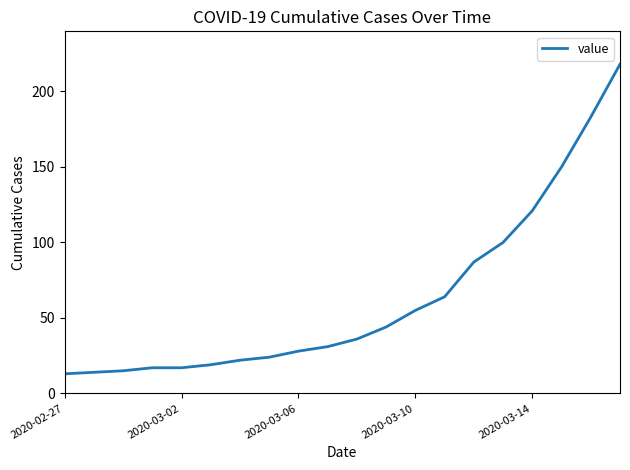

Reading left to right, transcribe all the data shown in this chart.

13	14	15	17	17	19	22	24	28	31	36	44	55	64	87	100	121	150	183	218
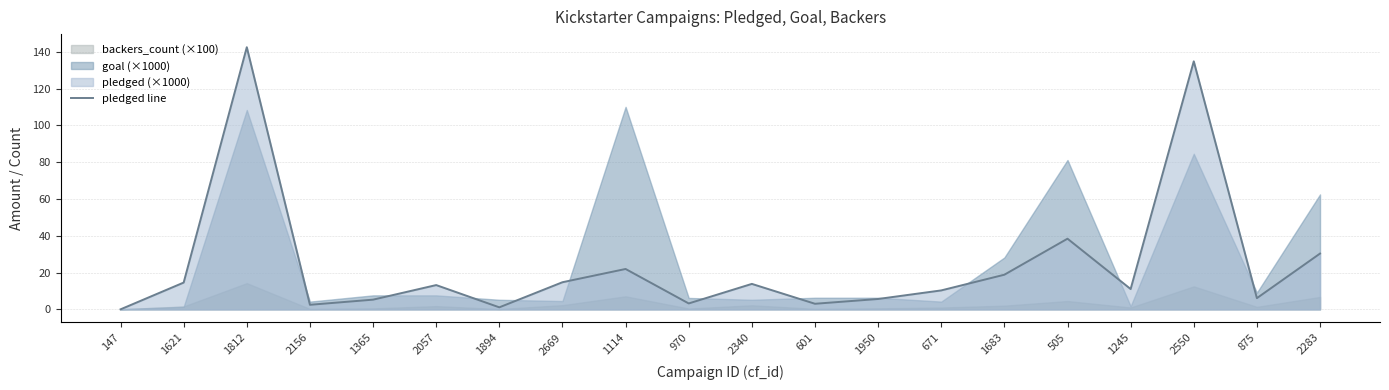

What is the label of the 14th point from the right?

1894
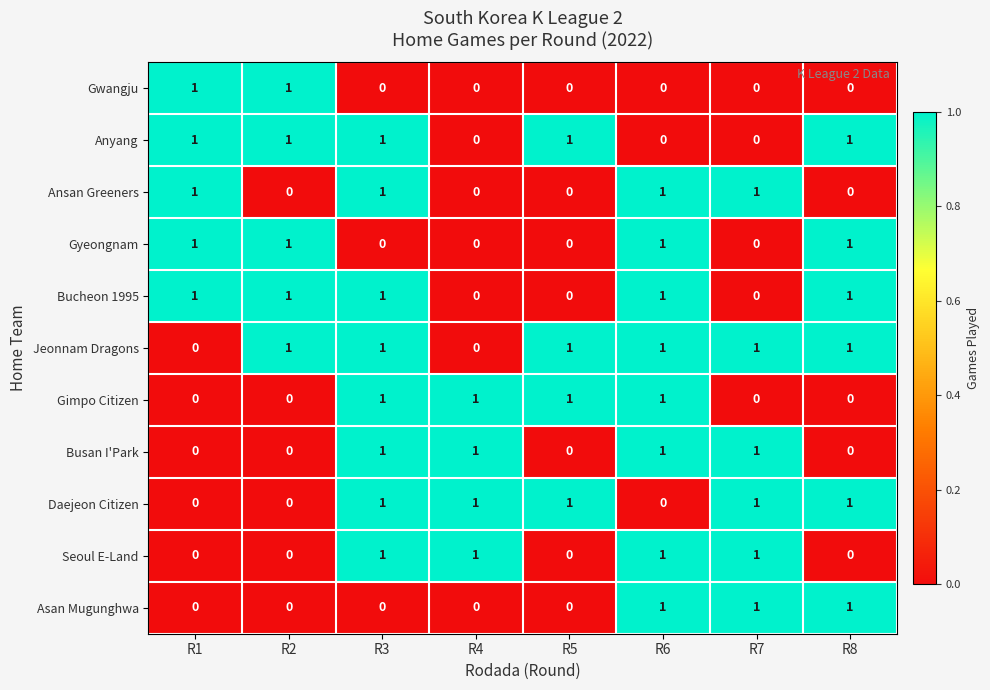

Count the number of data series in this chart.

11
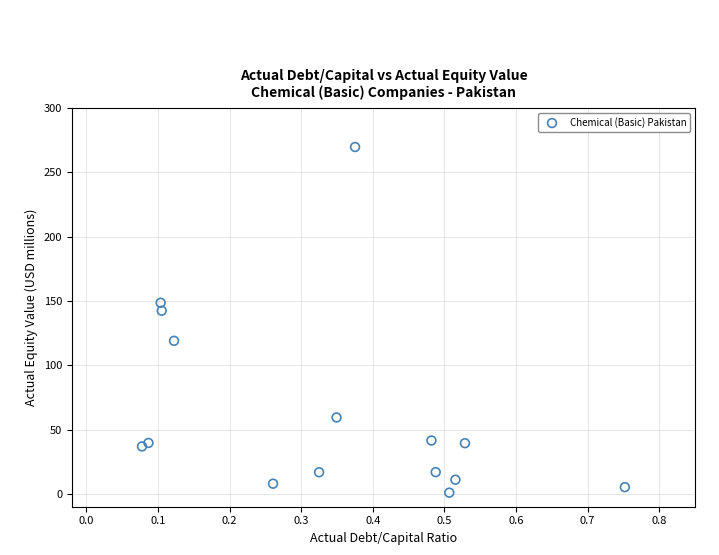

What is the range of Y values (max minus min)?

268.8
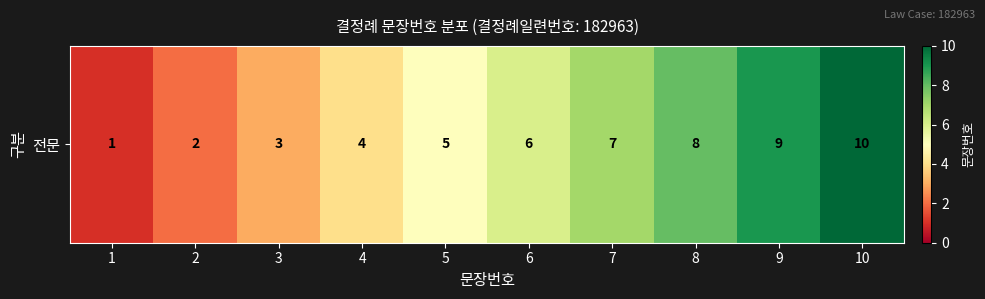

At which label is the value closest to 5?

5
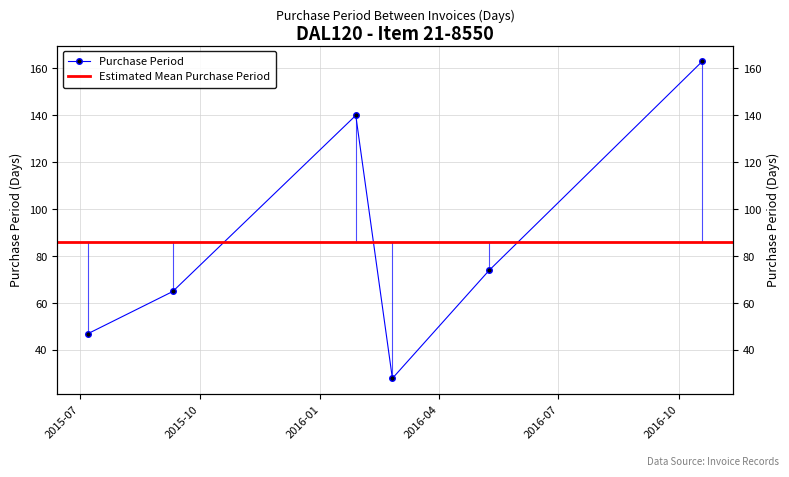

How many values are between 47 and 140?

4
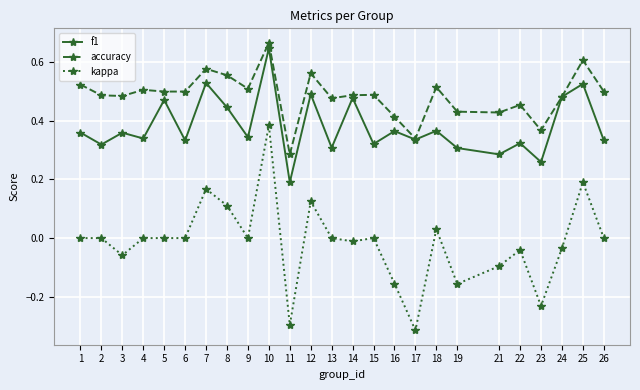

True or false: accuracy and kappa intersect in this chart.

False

-=-=-

TASK TO COMPLETE: Copy out the full listing above verbatim, from its first line through its last, omitting the pictures.

WRITTEN ANSWER:
Reading left to right, transcribe all the data shown in this chart.

13	14	15	17	17	19	22	24	28	31	36	44	55	64	87	100	121	150	183	218

What is the label of the 14th point from the right?

1894

Count the number of data series in this chart.

11

What is the range of Y values (max minus min)?

268.8

At which label is the value closest to 5?

5

How many values are between 47 and 140?

4

True or false: accuracy and kappa intersect in this chart.

False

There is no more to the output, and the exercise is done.